The short answer: because C is fast. As in, blazingly ridiculously crazy fast. A language simply doesn't have to be 'slow' to get its rear handed to it by C.

The reason why C is fast is that it was created by really great coders, and gcc has been optimized over the course of a couple more decades and by dozens more brilliant coders than 99% of languages out there.

In short, you're not going to beat C except for specialized tasks that require very specific functional programming constructs.

Solution 7 - Compilation

Well Haskell is only 1.8 times slower than GCC's C++, which is faster than GCC's C implementation for typical benchmark tasks. That makes Haskell very fast, even faster than C#(Mono that is).

relative Language speed

  • 1.0 C++ GNU g++
  • 1.1 C GNU gcc
  • 1.2 ATS
  • 1.5 Java 6 -server
  • 1.5 Clean
  • 1.6 Pascal Free Pascal
  • 1.6 Fortran Intel
  • 1.8 Haskell GHC
  • 2.0 C# Mono
  • 2.1 Scala
  • 2.2 Ada 2005 GNAT
  • 2.4 Lisp SBCL
  • 3.9 Lua LuaJIT

http://shootout.alioth.debian.org/u32/benchmark.php?test=all&lang=all">source</a>

For the record I use Lua for Games on the iPhone, thus you could easily use Haskell or Lisp if you prefer, since they are faster.

Solution 8 - Compilation

As for now, functional languages aren't used heavily for industry projects, so not enough serious work goes into optimizers. Also, optimizing imperative code for an imperative target is probably way easier.

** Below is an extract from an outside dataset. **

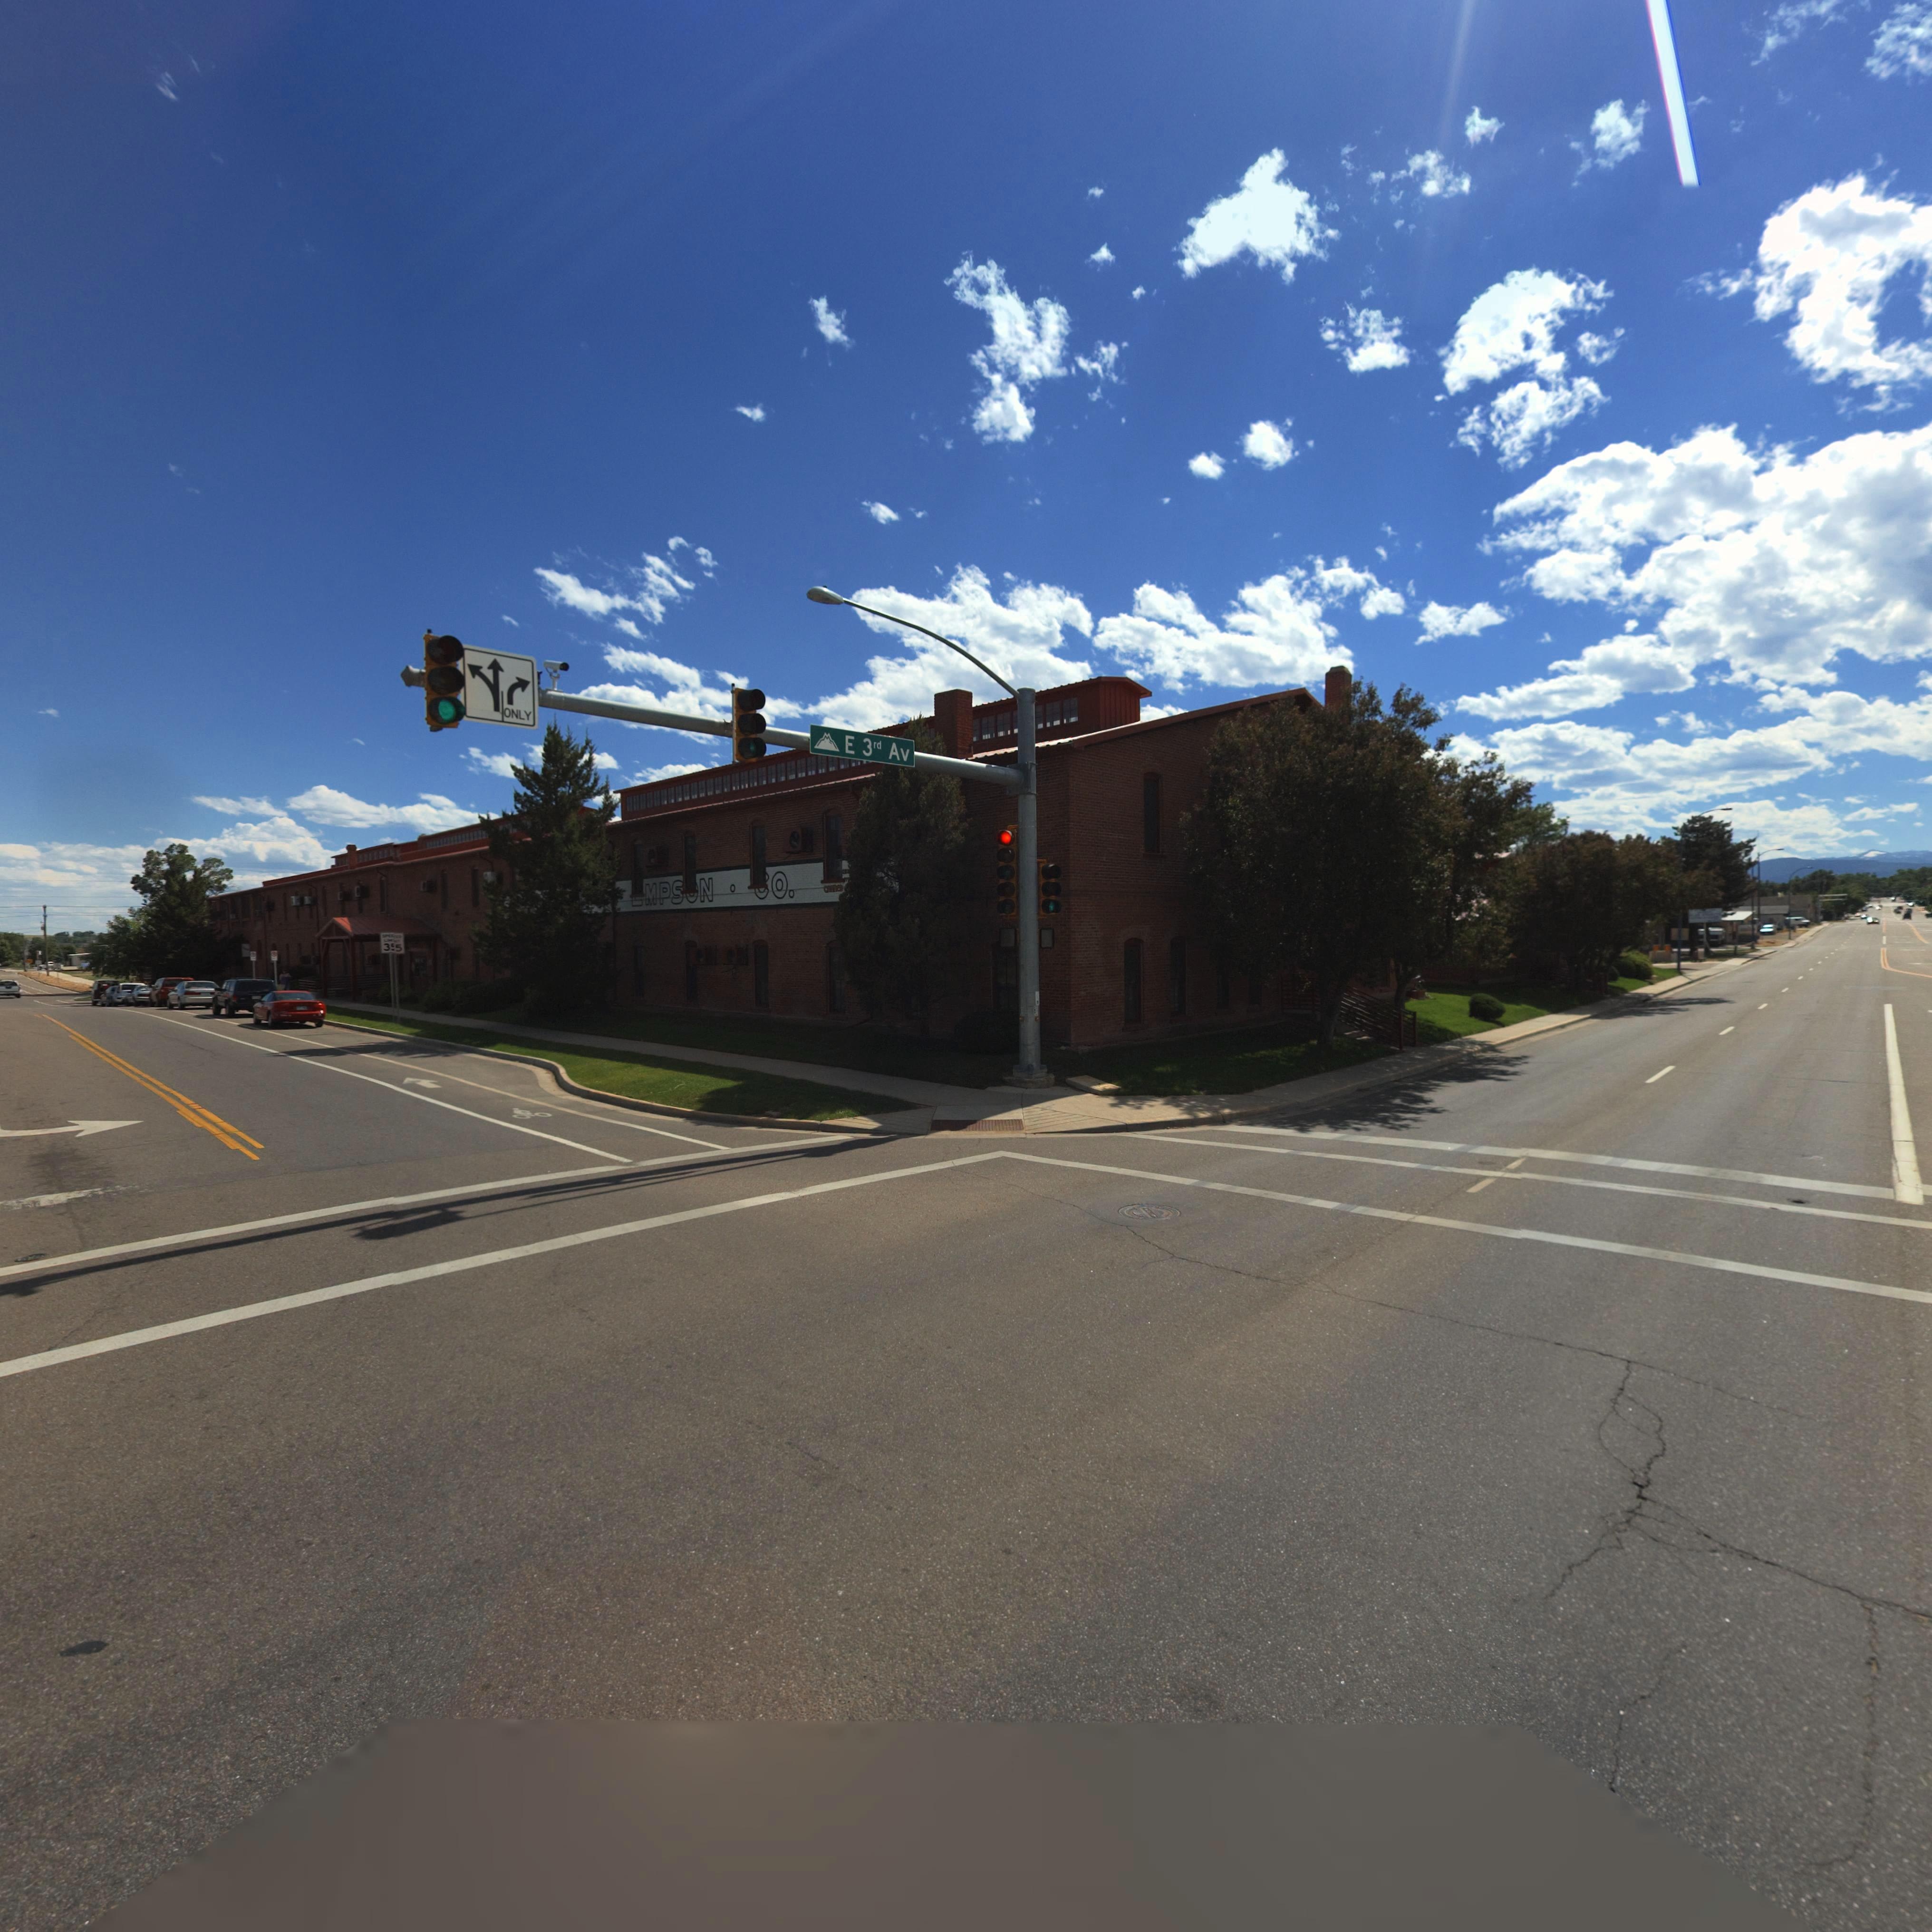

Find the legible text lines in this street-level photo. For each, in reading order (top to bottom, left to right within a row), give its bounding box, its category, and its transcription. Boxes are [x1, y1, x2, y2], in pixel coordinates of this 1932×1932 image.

Functional languages have one feat that will let them outdo imperative languages really soon now: trivial parallelization.

Trivial not in the sense that it is easy, but that it can be built into the language environment, without the developer needing to think about it.

The cost of robust multithreading in a thread-agnostic language like C is prohibitive for many projects.

Solution 9 - Compilation

I disagree with tuinstoel. The important question is whether the functional language provides a faster development time and results in faster code when it is used to what functional languages were meant to be used. See the efficiency issues section on Wikipedia for a glimpse of what I mean.

Solution 10 - Compilation

One more reason for bigger executable size could be lazy evaluation and non-strictness. The compiler can't figure out at compile-time when certain expressions get evaluated, so some runtime gets stuffed into the executable to handle this (to call upon the evaluation of the so-called thunks). As for performance, laziness can be both good and bad. On one hand it allows for additional potential optimization, on the other hand the code size can be larger and programmers are more likely to make bad decisions, e.g. see Haskell's foldl vs. foldr vs. foldl' vs. foldr'.